We demonstrated the full visualization of quantitative bone and cartilage data using the projection maps and identified significant differences in PET uptake between knees as well as high bone metabolic activity that corresponded with elevated T2 and T1rho relaxation times. This tool could help determine the relationship between bone metabolic activity and the development of cartilage and bone damage and may eventually help evaluate disease modifying OA drugs.

Acknowledgements

Arthritis Foundation, NIH/NIBIB R01-EB002524, K24-AR062068, GE Healthcare, DARE.

References

[1] Roos H, et al. Arthritis Rheum. 1998; 41(4):687-93 [2] Kijowski, et al., Radiology, 238:943-9, 2006 [3] Dieppe, et al., Ann Rheum Dis, 52: 557-63, 1993. [4] Regatta et al. Ann Intern Med 2000;133(8):635-646 [5] Li et al. Radiology 2011 [6] Draper et al. J Magn Reson Imaging. 2013;36. [7] Monu et al. ISMRM 2014 0147 [8] Monu et al. ISMRM 2015 [9] Staroswiecki et al. MRM 67:1086_1096(2012) [10] Borthakur et al.
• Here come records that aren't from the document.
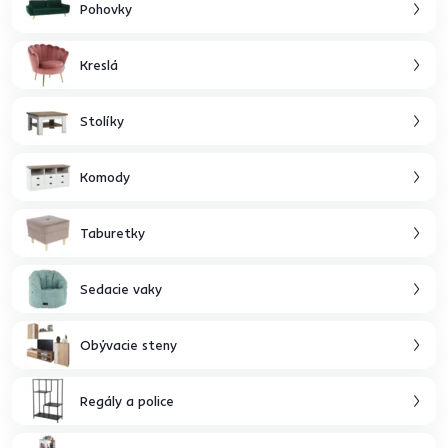
Pohovky
Kreslá
Stolíky
Komody
Taburetky
Sedacie vaky
Obývacie steny
Regály a police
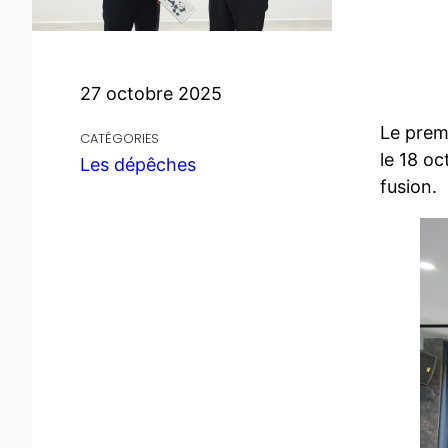
27 octobre 2025
Le premi
CATÉGORIES
le 18 o
Les dépêches
fusion.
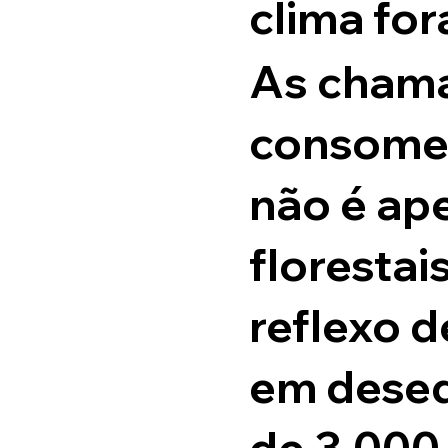
clima for
As cham
consomem
não é ap
florestai
reflexo 
em desequ
de 3.000 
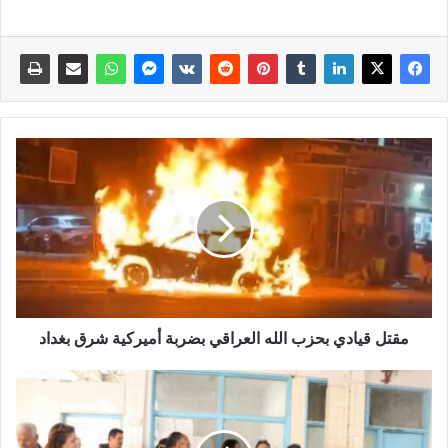
مقتل قيادي بحزب الله العراقي بضربة أميركية شرق بغداد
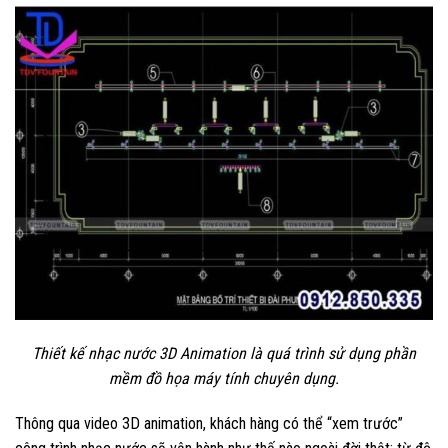
Thiết kế nhạc nước 3D Animation là quá trình sử dụng phần
mềm đồ họa máy tính chuyên dụng.
Thông qua video 3D animation, khách hàng có thể “xem trước”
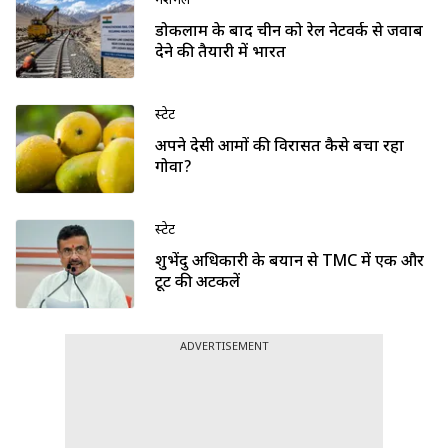
नेशनल
डोकलाम के बाद चीन को रेल नेटवर्क से जवाब
देने की तैयारी में भारत
स्टेट
अपने देसी आमों की विरासत कैसे बचा रहा
गोवा?
स्टेट
शुभेंदु अधिकारी के बयान से TMC में एक और
टूट की अटकलें
ADVERTISEMENT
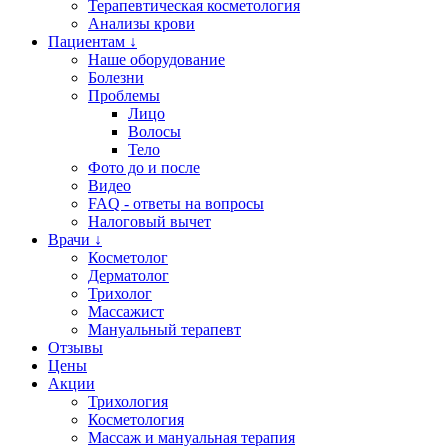
Терапевтическая косметология
Анализы крови
Пациентам ↓
Наше оборудование
Болезни
Проблемы
Лицо
Волосы
Тело
Фото до и после
Видео
FAQ - ответы на вопросы
Налоговый вычет
Врачи ↓
Косметолог
Дерматолог
Трихолог
Массажист
Мануальный терапевт
Отзывы
Цены
Акции
Трихология
Косметология
Массаж и мануальная терапия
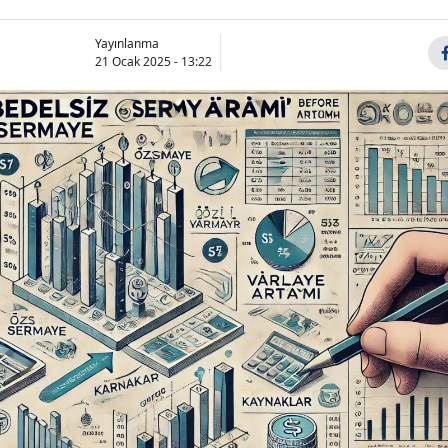
Yayınlanma
21 Ocak 2025 - 13:22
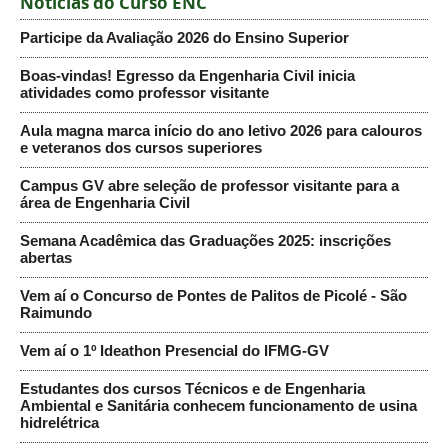
Notícias do Curso ENC
Participe da Avaliação 2026 do Ensino Superior
Boas-vindas! Egresso da Engenharia Civil inicia
atividades como professor visitante
Aula magna marca início do ano letivo 2026 para calouros
e veteranos dos cursos superiores
Campus GV abre seleção de professor visitante para a
área de Engenharia Civil
Semana Acadêmica das Graduações 2025: inscrições
abertas
Vem aí o Concurso de Pontes de Palitos de Picolé - São
Raimundo
Vem aí o 1º Ideathon Presencial do IFMG-GV
Estudantes dos cursos Técnicos e de Engenharia
Ambiental e Sanitária conhecem funcionamento de usina
hidrelétrica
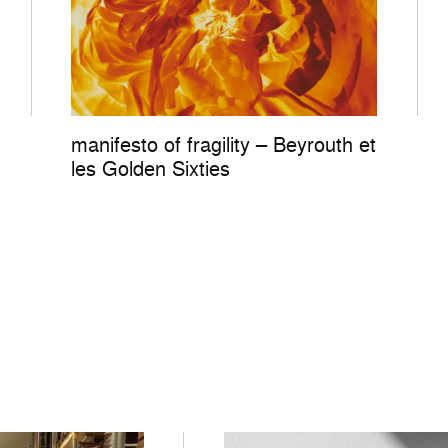
manifesto of fragility – Beyrouth et
les Golden Sixties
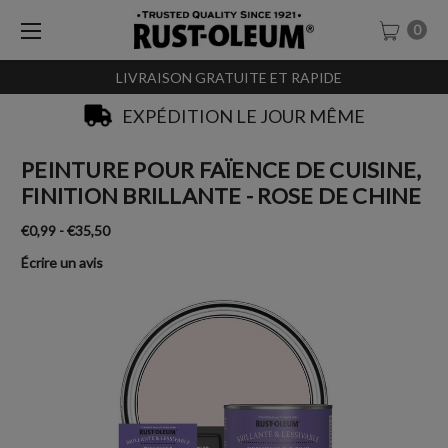
0
LIVRAISON GRATUITE ET RAPIDE
EXPÉDITION LE JOUR MÊME
PEINTURE POUR FAÏENCE DE CUISINE,
FINITION BRILLANTE - ROSE DE CHINE
€0,99 - €35,50
Écrire un avis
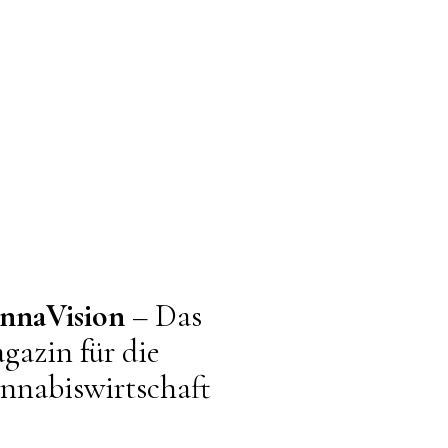
nnaVision
– Das
gazin für die
nnabiswirtschaft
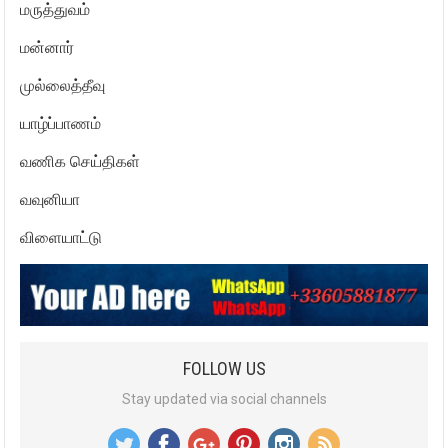
மருத்துவம்
மன்னார்
முல்லைத்தீவு
யாழ்ப்பாணம்
வணிக செய்திகள்
வவுனியா
விளையாட்டு
FOLLOW US
Stay updated via social channels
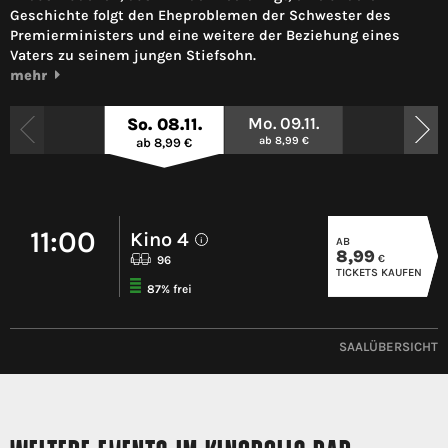
Geschichte folgt den Eheproblemen der Schwester des
Premierministers und eine weitere der Beziehung eines
Vaters zu seinem jungen Stiefsohn.
mehr
Mo. 09.11.
So. 08.11.
ab 8,99 €
ab 8,99 €
11:00
Kino 4
AB
i
8,99
€
96
TICKETS KAUFEN
87% frei
SAALÜBERSICHT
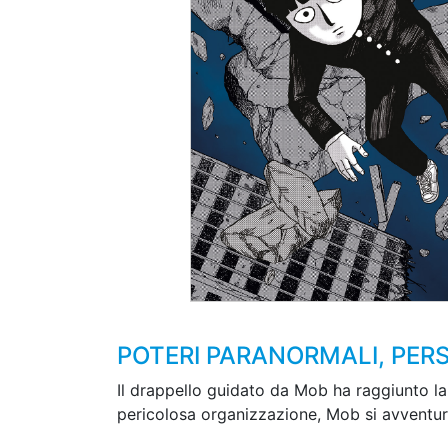
POTERI PARANORMALI, PERS
Il drappello guidato da Mob ha raggiunto la C
pericolosa organizzazione, Mob si avventura 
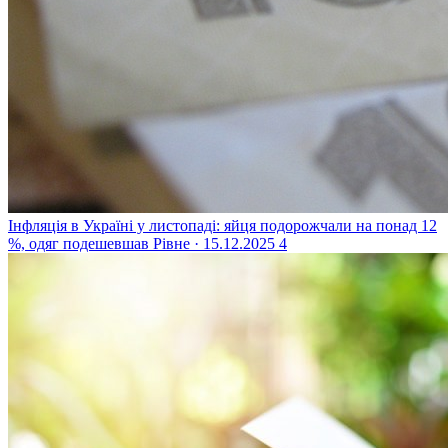
Інфляція в Україні у листопаді: яйця подорожчали на понад 12
%, одяг подешевшав
Рівне · 15.12.2025
4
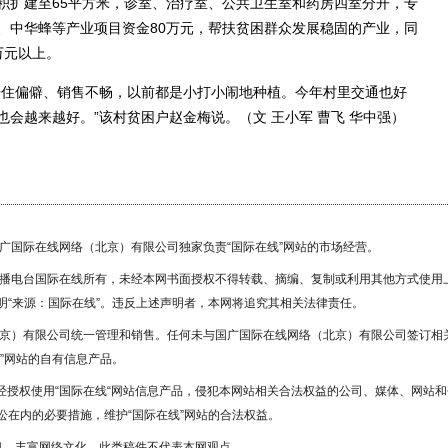
扩建至65平方米，诊室、治疗室、公共卫生室和药房四室分开，专
、中华蜂等产业项目资金80万元，帮扶贫困群众发展稳固的产业，同
万元以上。
住偏僻、销售不畅，以前都是小打小闹地种植。今年村里交通也好
会越来越好。”该村贫困户赵金梅说。（文 王小军 曹飞 华中强）
国广国际在线网络（北京）有限公司独家负责“国际在线”网站的市场经营。
广播电台国际在线所有，未经本网书面授权不得转载、摘编、复制或利用其他方式使用
“来源：国际在线”。违反上述声明者，本网将追究其相关法律责任。
北京）有限公司统一管理和销售。任何未与国广国际在线网络（北京）有限公司签订相
”网站的自有信息产品。
未经授权使用“国际在线“网站信息产品，侵犯本网站相关合法权益的公司、媒体、网站和
在内的必要措施，维护“国际在线”网站的合法权益。
息，丰富网络文化，此类稿件不代表本网观点。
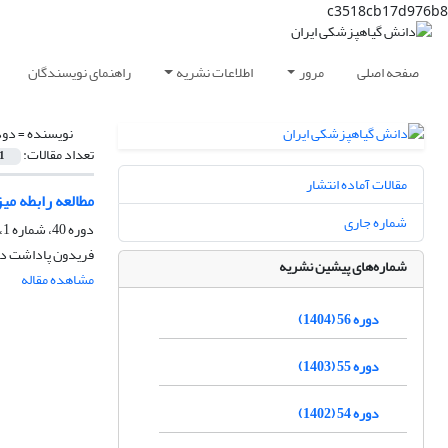
c3518cb17d976b8
صفحه اصلی
مرور
اطلاعات نشریه
راهنمای نویسندگان
نویسنده =
دود
تعداد مقالات:
1
مقالات آماده انتشار
مطالعه رابطه م
شماره جاری
دوره 40، شماره 1، شهریور 1388
فریدون پاداشت دهک
شماره‌های پیشین نشریه
مشاهده مقاله
دوره 56 (1404)
دوره 55 (1403)
دوره 54 (1402)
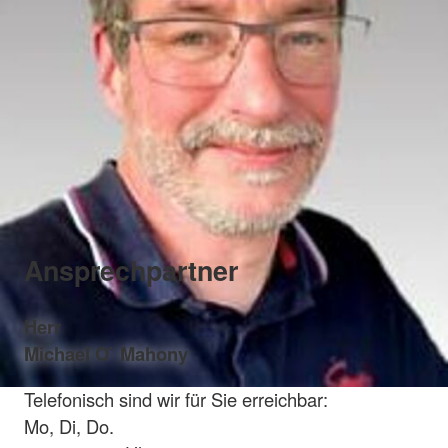
Ansprechpartner
Herr
Michael O` Mahony
Telefonisch sind wir für Sie erreichbar:
Mo, Di, Do.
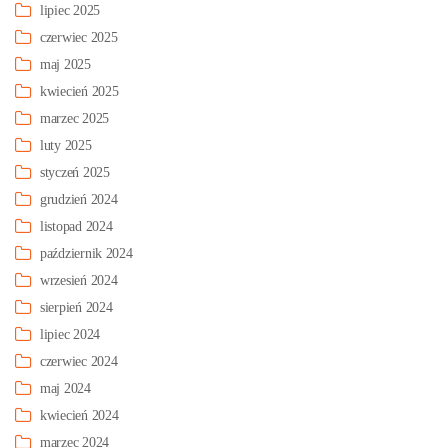
lipiec 2025
czerwiec 2025
maj 2025
kwiecień 2025
marzec 2025
luty 2025
styczeń 2025
grudzień 2024
listopad 2024
październik 2024
wrzesień 2024
sierpień 2024
lipiec 2024
czerwiec 2024
maj 2024
kwiecień 2024
marzec 2024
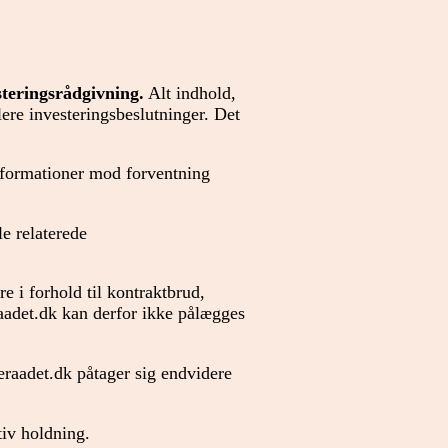
steringsrådgivning.
Alt indhold,
lere investeringsbeslutninger. Det
informationer mod forventning
le relaterede
 i forhold til kontraktbrud,
raadet.dk kan derfor ikke pålægges
eraadet.dk påtager sig endvidere
tiv holdning.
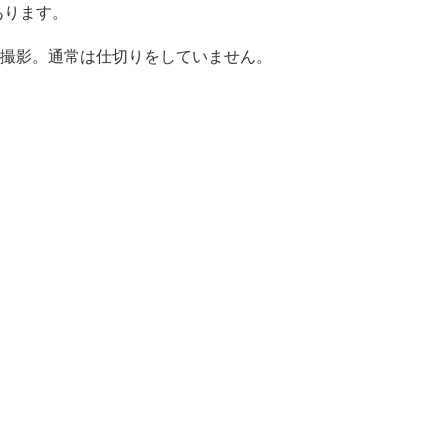
あります。
態で撮影。通常は仕切りをしていません。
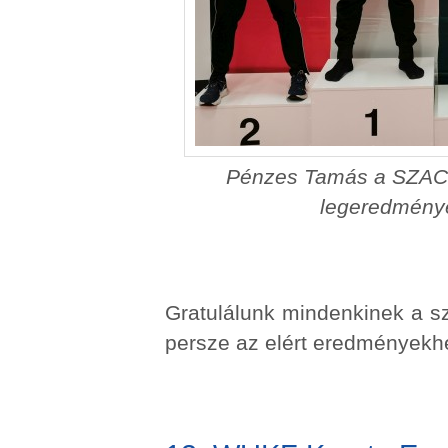
Pénzes Tamás a SZAC K
legeredménye
Gratulálunk mindenkinek a s
persze az elért eredményekh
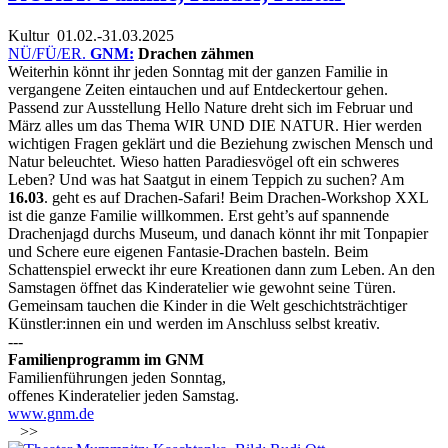
Kultur
01.02.-31.03.2025
NÜ/FÜ/ER.
GNM:
Drachen zähmen
Weiterhin könnt ihr jeden Sonntag mit der ganzen Familie in
vergangene Zeiten eintauchen und auf Entdeckertour gehen.
Passend zur Ausstellung Hello Nature dreht sich im Februar und
März alles um das Thema WIR UND DIE NATUR. Hier werden
wichtigen Fragen geklärt und die Beziehung zwischen Mensch und
Natur beleuchtet. Wieso hatten Paradiesvögel oft ein schweres
Leben? Und was hat Saatgut in einem Teppich zu suchen? Am
16.03
. geht es auf Drachen-Safari! Beim Drachen-Workshop XXL
ist die ganze Familie willkommen. Erst geht’s auf spannende
Drachenjagd durchs Museum, und danach könnt ihr mit Tonpapier
und Schere eure eigenen Fantasie-Drachen basteln. Beim
Schattenspiel erweckt ihr eure Kreationen dann zum Leben. An den
Samstagen öffnet das Kinderatelier wie gewohnt seine Türen.
Gemeinsam tauchen die Kinder in die Welt geschichtsträchtiger
Künstler:innen ein und werden im Anschluss selbst kreativ.
---
Familienprogramm im GNM
Familienführungen jeden Sonntag,
offenes Kinderatelier jeden Samstag.
www.gnm.de
>>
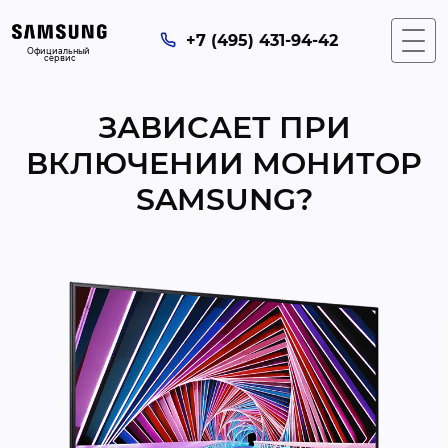
+7 (495) 431-94-42
Официальный 
сервис
ЗАВИСАЕТ ПРИ
ВКЛЮЧЕНИИ МОНИТОР
SAMSUNG?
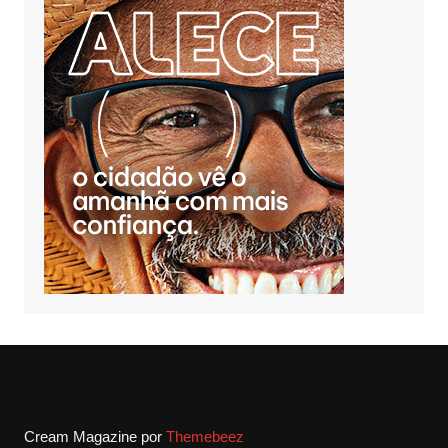
Cream Magazine por
Themebeez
JMRI 2003;17(6):730-736

Figures

Figure 1A: Bone-cartilage interface used in determining the best-fit cylinder. B: Segmented cartilage and bone used to create individual projection maps of PET 18F-NaF, cartilage T2 and T1rho relaxation times and cartilage thickness maps.

Figure 2: SUVmax uptake within the injured and contralateral knee of two subjects showing greater uptake both in intensity and area of bone in the injured knees.

Figure 3: Projection maps of an injured knee of the bone PET 18F-NaF uptake and the locations of bone marrow lesions and osteophytes (top row) and T2, T1rho relaxation times and cartilage thickness (bottom row). Black arrows show high PET uptake that corresponds to BMLs, osteophytes and elevated quantitative MRI. White arrows show uptake that corresponds to thinner cartilage but not elevated quantitative MRI.

Figure 4: Sample 18F-NaF clusters in the injured knee that corresponds to BMLs and osteophytes and the mirrored clusters in the contralateral knee. SUVmax values in the eight OA feature clusters (A) and the corresponding mean T1rho relaxation times (B) between knees.